Sobre el sentido de la vida en el siglo XXI. Por Alberto Valdés Tola

Vivimos en sociedades complejas, las cuales ideológicamente, lejos de homogeneizar las metas culturales de la humanidad, como en antaño lo hicieron el cristianismo y la idea del progreso (entre muchas otras); hoy por hoy, muchas personas se encuentran sumidas en una suerte de nihilismo, en el que las metas culturales se han desdibujado de los propósitos humanos para dar paso a la más cruda ambivalencia moral; en el que nociones colectivas, relacionadas con principios axiológicos compartidos por los miembros de una sociedad se han ido erosionando, al punto de ser suplantados por una suerte de individualismo, que al tiempo que fortalece la identidad personal de cada individuo o grupo, genera una capa de indiferencia social que amenaza no solo con ahogar los agónicos vestigios de fraternidad y solidaridad que aún existen, sino el mismo sentido de la existencia como colectividad.

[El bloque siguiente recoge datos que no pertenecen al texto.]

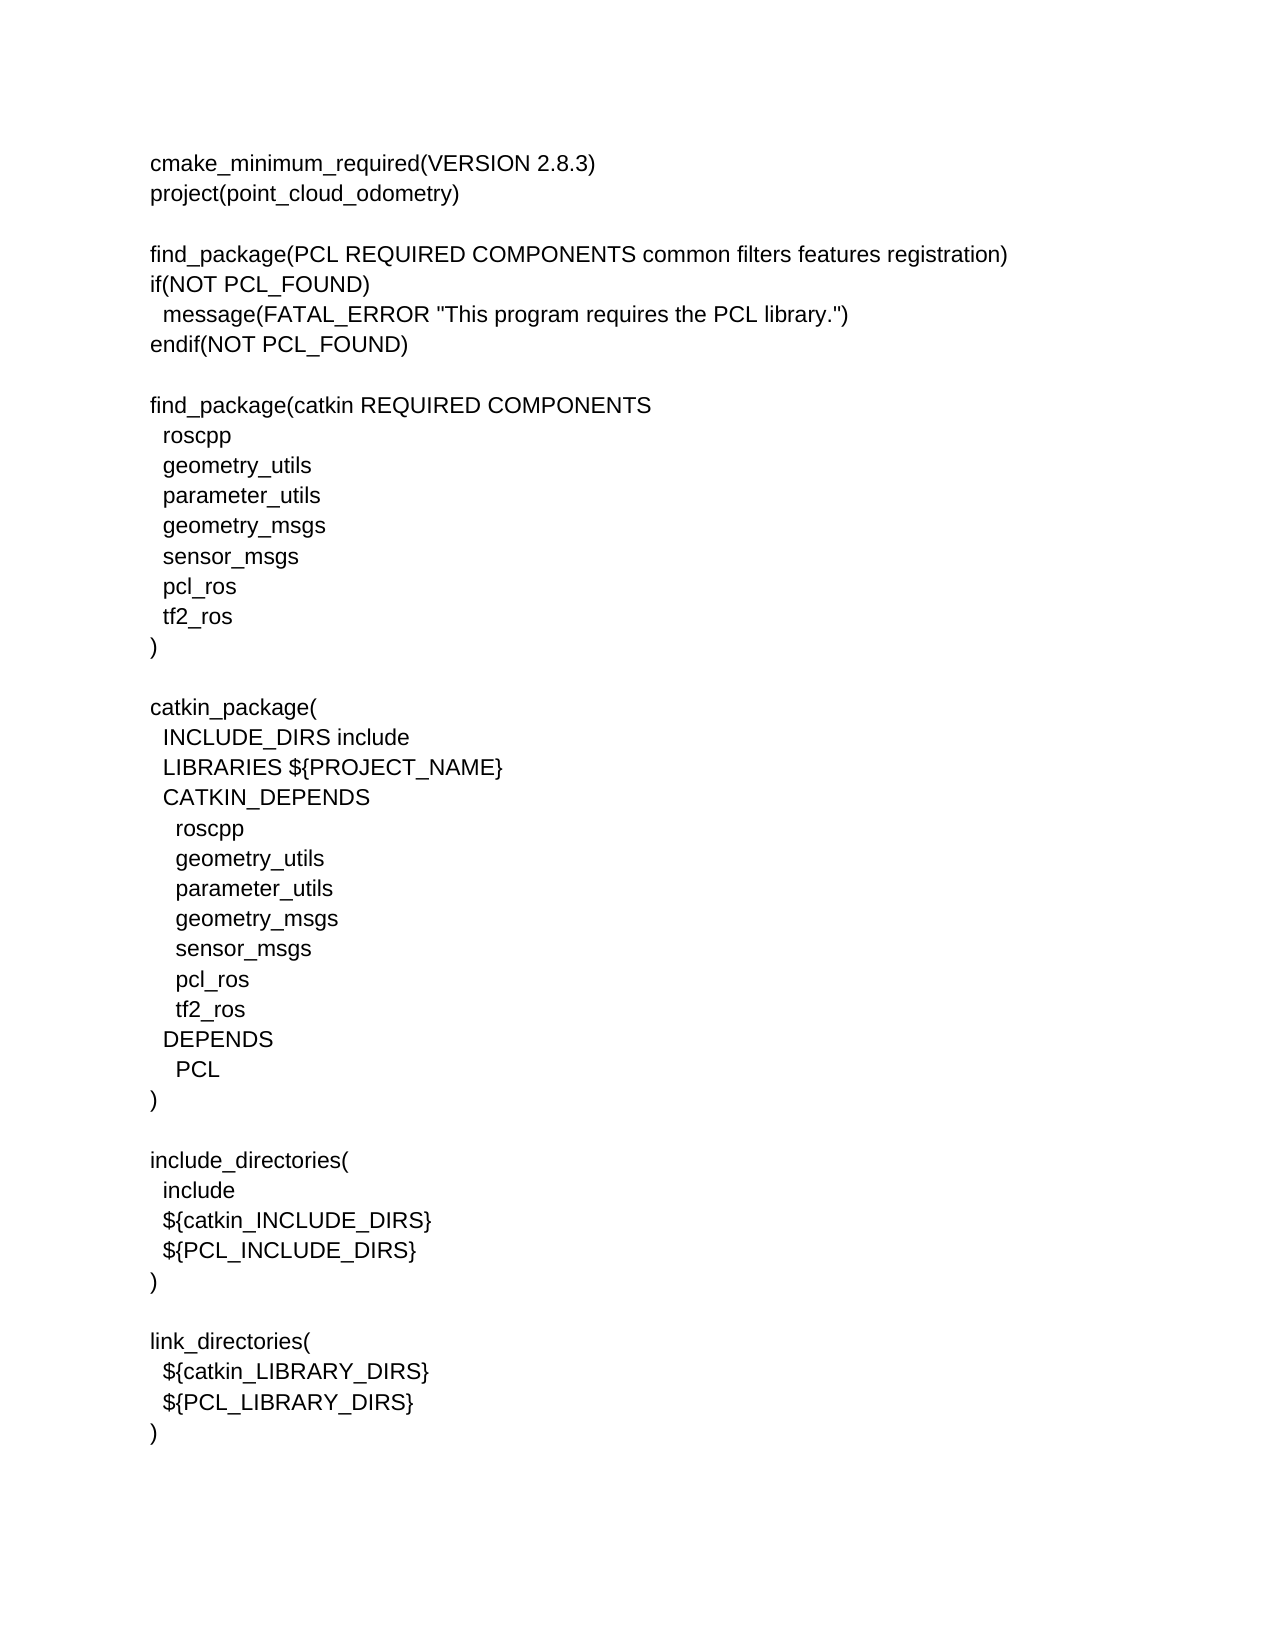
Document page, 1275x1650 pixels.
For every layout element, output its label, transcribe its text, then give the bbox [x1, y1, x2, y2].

text INCLUDE_DIRS include [150, 724, 1125, 750]
text tf2_ros [150, 603, 1125, 629]
text include [150, 1177, 1125, 1203]
text tf2_ros [150, 996, 1125, 1022]
text roscpp [150, 422, 1125, 448]
text message(FATAL_ERROR "This program requires the PCL library.") [150, 301, 1125, 327]
text ${PCL_INCLUDE_DIRS} [150, 1237, 1125, 1264]
text CATKIN_DEPENDS [150, 784, 1125, 811]
text if(NOT PCL_FOUND) [150, 271, 1125, 297]
text ) [150, 1268, 1125, 1294]
text catkin_package( [150, 694, 1125, 720]
text sensor_msgs [150, 543, 1125, 569]
text cmake_minimum_required(VERSION 2.8.3) [150, 150, 1125, 176]
text geometry_msgs [150, 905, 1125, 932]
text pcl_ros [150, 966, 1125, 992]
text roscpp [150, 814, 1125, 841]
text project(point_cloud_odometry) [150, 180, 1125, 207]
text geometry_utils [150, 452, 1125, 478]
text ${PCL_LIBRARY_DIRS} [150, 1388, 1125, 1415]
text PCL [150, 1056, 1125, 1083]
text parameter_utils [150, 875, 1125, 901]
text geometry_utils [150, 845, 1125, 871]
text pcl_ros [150, 573, 1125, 599]
text endif(NOT PCL_FOUND) [150, 331, 1125, 358]
text ) [150, 1086, 1125, 1113]
text include_directories( [150, 1147, 1125, 1173]
text LIBRARIES ${PROJECT_NAME} [150, 754, 1125, 781]
text ) [150, 1419, 1125, 1445]
text ${catkin_INCLUDE_DIRS} [150, 1207, 1125, 1234]
text DEPENDS [150, 1026, 1125, 1052]
text parameter_utils [150, 482, 1125, 509]
text link_directories( [150, 1328, 1125, 1354]
text ) [150, 633, 1125, 660]
text ${catkin_LIBRARY_DIRS} [150, 1358, 1125, 1385]
text find_package(catkin REQUIRED COMPONENTS [150, 392, 1125, 418]
text geometry_msgs [150, 512, 1125, 539]
text find_package(PCL REQUIRED COMPONENTS common filters features registration) [150, 241, 1125, 267]
text sensor_msgs [150, 935, 1125, 962]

De esta forma, no es aventurado suponer que, en los albores del siglo XXI, se empieza a vislumbrar no solo un cambio significativo en los deseos y anhelos de la humanidad, sino en la misma concepción antropológica que tenemos sobre el destino de nuestra especie.

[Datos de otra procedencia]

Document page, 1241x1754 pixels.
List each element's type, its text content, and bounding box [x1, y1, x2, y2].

En este sentido, y a diferencia de la antigüedad, en la cual los hombres alcanzaban la gloria, la fortuna y la honra social por medio de la guerra, y del renacimiento, por una suerte de noción antropocéntrica relacionada a la sapiencia y el saber, en la actualidad, la noción de mérito se encuentra vinculada al dinero y a la capacidad de consumo de cada persona.
En este orden de cosas, no es de extrañar que el sentido de la vida ha caído en un derrotero materialista, en el que los hombres ya no adquieren prestigio por medio de sus acciones y pensamientos, sino por su poder adquisitivo.
Así, las nociones axiológicas relacionadas con la moral y la estética han dejado de ser la guía orientadora de la humanidad y han sido reemplazadas o transmutadas (en términos nietzscheanos), so pretexto de ser prejuicios, por una gama infinita de identidades ideológicas, las cuales al tiempo que se manifiestan y exigen su inclusión social, ejercen un fuerte componente de exclusión entre individuos y grupos sociales. Se genera no solo una mayor fragmentación social, sino que se constituye un panorama desolador, en el que el único mecanismo sociológico de integración parece ser el individualismo (aunque parezca una contradicción), que da paso y legitima la misma racionalidad de la sociedad de consumo.
¿Por qué el individualismo termina siendo la base de la sociedad de consumo? La respuesta, aunque algo compleja, pudiera sintetizarse en que, para esta nueva racionalidad, los seres humanos son tan pluridimensionales en sus objetivos y deseos que solo se puede alcanzar la cohesión social por medio del consumismo, ya que esta actividad es común para todos ellos.
En este sentido, el consumismo termina transformando el mismo sentido de la vida, ya que en esta lógica mercantil el mismo se puede resumir en: vivir para consumir. En este orden de cosas, la existencia de las personas se subdivide en dos estratos: uno, de consumidores perfectos, cuyo accionar es el comprar compulsivamente; y otro, de consumidores imperfectos, los cuales, a pesar de sus deseos de consumir, no poseen los recursos necesarios para ser útiles al sistema, lo que no solo genera desigualdad social, sino que crea las bases para un mundo inhumano, en donde las personas no valen lo que son, sino lo que tienen y pueden comprar.
De esta forma, debe entenderse no solo que el sentido de la vida en el siglo XXI está cambiado sustancialmente, en comparación con otros tiempos, sino que el mismo concepto de humanidad empieza a desvanecerse silenciosa y desprevenidamente; lo que debería llevarnos inevitablemente a la desidia humana, para no hablar aún de misantropía colectiva. Ya que al no tener una idea clara de quiénes somos y a dónde queremos llegar como humanidad, no podemos siquiera llegar a preocupaciones antropológicas como: ¿cuál es el verdadero propósito de la humanidad?
Desde luego que no puede ser el de enarbolar un individualismo materialista, que al tiempo que exalta las diferencias, propone una sociedad de consumo que nos transforma en autómatas del consumismo, so pretexto de cohesión humana y sistémica.